Collective Worship Policy

Collective Worship Policy

We recognise the value of a regular gathering of a year group for purposes of cohesion and community identity.

Assemblies operate with a mixture of themes and items organised by members of the school’s Senior Leadership Team and/or individual Student Managers, which raise items of moral and spiritual concern, the majority being capable of interpretation from a Christian standpoint by the individuals involved.

Parents are informed of this policy on the website. They are able to exercise their right to withdraw their children from that part of an assembly or tutor period which is an act of worship, though in practice this happens only very rarely.

Procedure

Currently half year groups in Year 9, 10, 11, 12 & 13 assemble for 15 minutes, in the theatre once a fortnight at the beginning of the day (8.35am) on a regular day.

On the remaining four days each week students are based in tutor groups in morning tutor time. Tutors are asked to draw the attention of their groups to a matter of moral or spiritual thought which is put at the top of the Daily Bulletin each day. An exchange of views might follow this, perhaps tutor-led. Sometimes private reflections might be more appropriate.

The daily topic, entitled “Pause for Thought” is capable of being discussed from a religious viewpoint and specifically from a Christian viewpoint as appropriate to the private beliefs of individuals.

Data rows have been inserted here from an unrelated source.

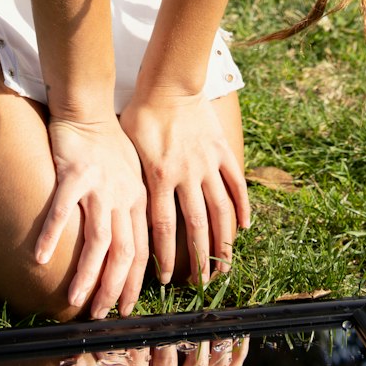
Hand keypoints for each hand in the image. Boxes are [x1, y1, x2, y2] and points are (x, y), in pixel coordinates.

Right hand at [37, 115, 149, 317]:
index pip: (140, 250)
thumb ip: (130, 206)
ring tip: (76, 301)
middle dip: (113, 289)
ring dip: (87, 274)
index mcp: (137, 198)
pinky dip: (52, 236)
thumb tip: (128, 243)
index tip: (125, 307)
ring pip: (98, 241)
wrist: (88, 106)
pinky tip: (41, 258)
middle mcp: (122, 196)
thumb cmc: (107, 142)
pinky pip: (61, 211)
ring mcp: (99, 186)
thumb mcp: (130, 175)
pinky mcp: (74, 175)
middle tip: (100, 315)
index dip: (134, 282)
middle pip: (123, 253)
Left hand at [120, 92, 250, 287]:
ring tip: (225, 264)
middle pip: (196, 226)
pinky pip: (236, 182)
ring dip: (224, 241)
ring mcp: (208, 163)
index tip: (166, 279)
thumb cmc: (142, 113)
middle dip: (199, 259)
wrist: (169, 82)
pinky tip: (244, 226)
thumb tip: (121, 208)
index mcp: (160, 177)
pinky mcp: (222, 151)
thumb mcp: (128, 147)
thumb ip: (132, 178)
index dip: (165, 256)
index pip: (164, 227)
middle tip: (203, 283)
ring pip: (220, 210)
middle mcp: (186, 175)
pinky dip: (242, 205)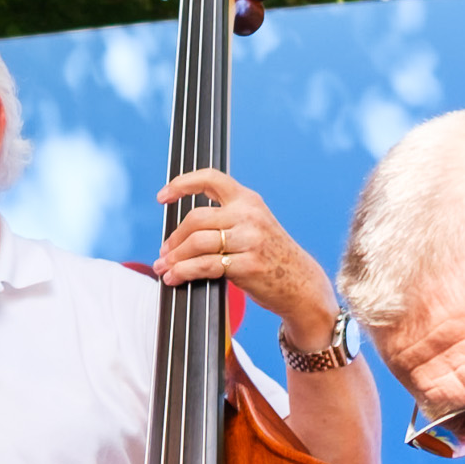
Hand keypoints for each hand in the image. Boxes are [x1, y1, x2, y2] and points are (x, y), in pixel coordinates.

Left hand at [156, 168, 339, 346]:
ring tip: (164, 268)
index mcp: (248, 200)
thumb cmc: (271, 258)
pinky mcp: (247, 265)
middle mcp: (249, 215)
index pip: (210, 179)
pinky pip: (205, 266)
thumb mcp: (254, 227)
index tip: (162, 196)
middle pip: (195, 219)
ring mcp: (250, 240)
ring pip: (197, 243)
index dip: (181, 184)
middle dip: (174, 238)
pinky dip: (184, 273)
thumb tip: (181, 233)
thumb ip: (225, 220)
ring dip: (174, 258)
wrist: (302, 284)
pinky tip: (175, 278)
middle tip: (164, 253)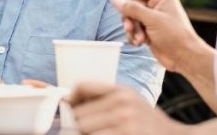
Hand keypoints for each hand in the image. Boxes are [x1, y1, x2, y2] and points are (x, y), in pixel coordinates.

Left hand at [70, 82, 186, 134]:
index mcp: (122, 91)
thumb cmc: (148, 124)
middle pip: (79, 115)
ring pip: (84, 130)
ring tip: (100, 133)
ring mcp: (127, 123)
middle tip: (89, 130)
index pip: (83, 87)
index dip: (72, 99)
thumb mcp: (131, 103)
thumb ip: (104, 100)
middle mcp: (124, 104)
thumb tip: (68, 102)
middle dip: (79, 125)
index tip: (70, 108)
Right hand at [102, 0, 204, 72]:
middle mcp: (156, 6)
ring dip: (131, 29)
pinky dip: (134, 36)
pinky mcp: (148, 31)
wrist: (185, 58)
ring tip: (138, 38)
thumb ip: (132, 9)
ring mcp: (152, 19)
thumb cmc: (175, 36)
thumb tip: (115, 0)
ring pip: (131, 18)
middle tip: (130, 27)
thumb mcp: (152, 20)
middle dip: (129, 17)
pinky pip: (134, 29)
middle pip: (131, 5)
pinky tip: (140, 43)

Points for consideration or discussion about each “thought” are often put forward so that tutors may use them in the style most appropriate for the particular year group and particular topic. To avoid a superficial approach to important spiritual and moral issues, each “thought” are generally placed on the Bulletin for two days in succession. Students and staff are invited to contribute items and often do so.

It is also possible for a tutor to devise his or her own item for discussion, in line with the school policy.

We believe this approach allows for both flexibility and individuality, while building on peer group relations and attempting to promote the tutor group as a forum for discussion of matters for serious moral and spiritual thought.

Parents are informed of this policy in the prospectus. They are able to exercise their right to withdraw their children from that part of an assembly or tutor period which is an act of worship, though in practice this happens only very rarely.